The findings in current investigation demonstrated that patients with fungal keratitis who were complicated with mellitus diabetes, those with a medical history of topical use of hormones and those complicated with systemic diseases, were more likely to develop corneal perforation. These results may be related to the negative effect of hormone use and diabetes mellitus upon the host immunity, which subsequently lead to an increasing incidence of fungal infection and more severe host inflammation.

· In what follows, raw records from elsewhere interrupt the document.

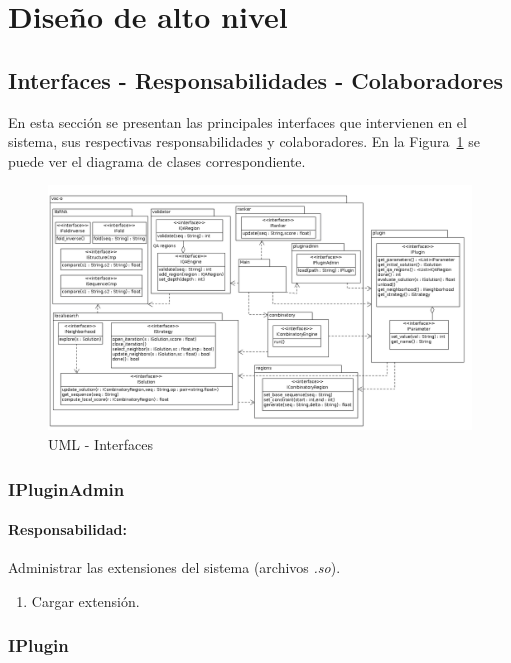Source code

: \section{Dise\~no de alto nivel}
\label{hld}
\subsection{Interfaces - Responsabilidades - Colaboradores}
En esta secci\'on se presentan las principales interfaces que intervienen en el
sistema, sus respectivas responsabilidades y colaboradores. En la
Figura~\ref{uml:hld} se puede ver el diagrama de clases correspondiente.
\begin{figure}  
  \centering
  \includegraphics[scale=0.5, angle=90]{hld.png}  
  \caption{UML - Interfaces}
  \label{uml:hld}
\end{figure} 

  \subsubsection{IPluginAdmin}
    \paragraph{Responsabilidad:} Administrar las extensiones del sistema
(archivos \textit{.so}).    
      \begin{enumerate}
       \item Cargar extensi\'on.       
      \end{enumerate}    

  \subsubsection{IPlugin}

Previous studies have revealed that the occurrence of diabetes mellitus may provoke corneal abnormality, such as repeated episode of corneal ulcer, persistent epithelial defects, corneal oedema, functional defect and decreasing corneal sensitivity, which collectively aggravate the severity of fungal keratitis and even cause the risk of corneal perforation [13,14]. In addition, albeit history of corneal trauma, corneal contact lens and ocular surface illness were identified as the risk factors of fungal keratitis, these parameters were not correlated with the incidence of corneal perforation and ulcer induced by fungal keratitis.

The pathogenic bacteria of fungal keratitis mainly include Fusarium, Eurotium, Mycotoruloides, Cephalosporium, etc. In this study, among all enrolled patients, 397 cases were positive for Fusarium culture test, accounting for 51.1% and 31.7% for Eurotium infection [15,16]. In patients complicated with corneal perforation, the infection rate of Fusarium was significantly higher compared with that in their counterparts without corneal perforation, suggesting a high association between Fusarium infection and the incidence of corneal perforation in patients diagnosed with fungal keratitis. The admission time in patients complicated with corneal perforation or ulcer was significantly delayed compared with those without corneal perforation; probably because the poor understanding of fungal keratitis, misdiagnosis, missed diagnosis and drug misuse which collectively prolong the timing of clinical diagnosis and management. Consequently, early diagnosis and timely treatment play a pivotal role in the prevention and treatment of corneal perforation in patients diagnosed with fungal keratitis. Moreover, clinical characteristics of fungal keratitis progressing into corneal perforation should be highly alerted, which contribute to preventing the risk of corneal perforation, mitigating and even averting the progression of corneal perforation in patients suffering from fungal keratitis.